She appears mainly in print advertising, swimsuit calendars and music videos.

She has also had bit parts in film and television.

She plays for New York Euphoria in the Lingerie Bowl.

She is black, Brazilian and Creole. She grew up in Killeen, Texas near the Fort Hood army base north of Austin. She was the youngest of five children and went to Ellison high school where she was in the marching band.

At 16 she started modelling in nearby fashion shows. Elite said she should go to New York or Los Angeles to model. She knew she wanted to be a model, but her mother did not want to move. Later, when she was old enough she went to California to become a model and an actress.

Modelling is a dream come true for her. She loves it, especially travelling to new places and meeting interesting people. She just wishes she could keep the clothes they put on her!

She would like to do high fashion modelling for top designers in Paris and Milan. Failing that she would like to go back to school and become a psychologist to help troubled children.

She wants to become a singer, something she is working on. She is good, but it is a hard business to break into.

When she is not working she likes to shop and shop, be with her friends, sing, write songs and poetry, exercise and do graphic design. She knows PhotoShop, Illustrator and even some Flash!

She likes a man who is physically fit, dresses well, has self-confidence without being overbearing, has a sense of humour, is honest and down-to-earth and is even a bit geeky – because she is a little geeky too!

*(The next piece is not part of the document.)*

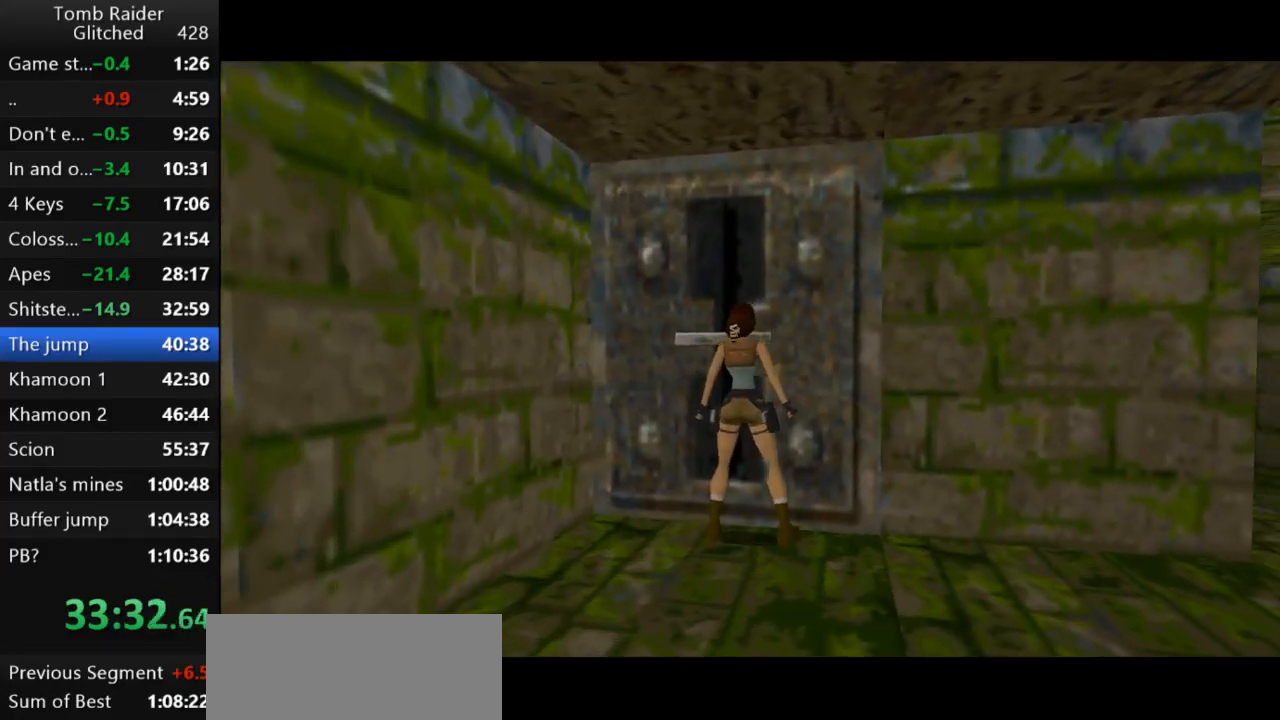
{"keys": ["action2"], "events": []}
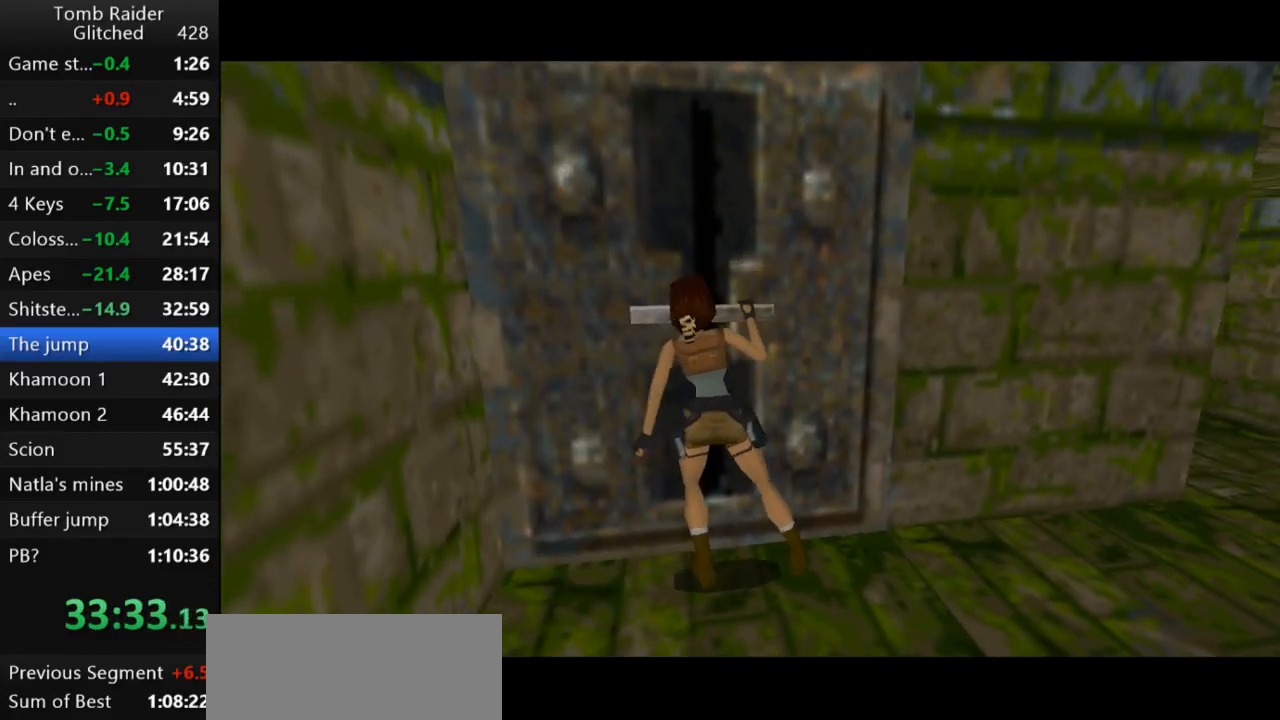
{"keys": [], "events": [[100, "action2", "up"]]}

She has a wide taste in music: from Korn and Coldplay to Janet Jackson and Sade to Mobb Deep.

Her advice to young models: have faith in yourself, go at it with full force and do not give up! Get an agent and take good care of your appearance: picture quality these days is merciless.

Vilayna: “Anyone who believes in themselves can create their own destiny.”

She likes what Diderot once said: “Only passions, great passions, can elevate the soul to great things.”

Some music videos that she has been in:

“Hot in Herre” by Nelly


“Pretend” by Nate James


“Yummy” by Chelo and 2 Short


“Conteo” by Don Omar


“Give it to me” by Mobb Deep

In “Conteo” she has a part by herself and in Mobb Deep she has one with Prodigy. She liked “Hot in Herre” and “Pretend” the best.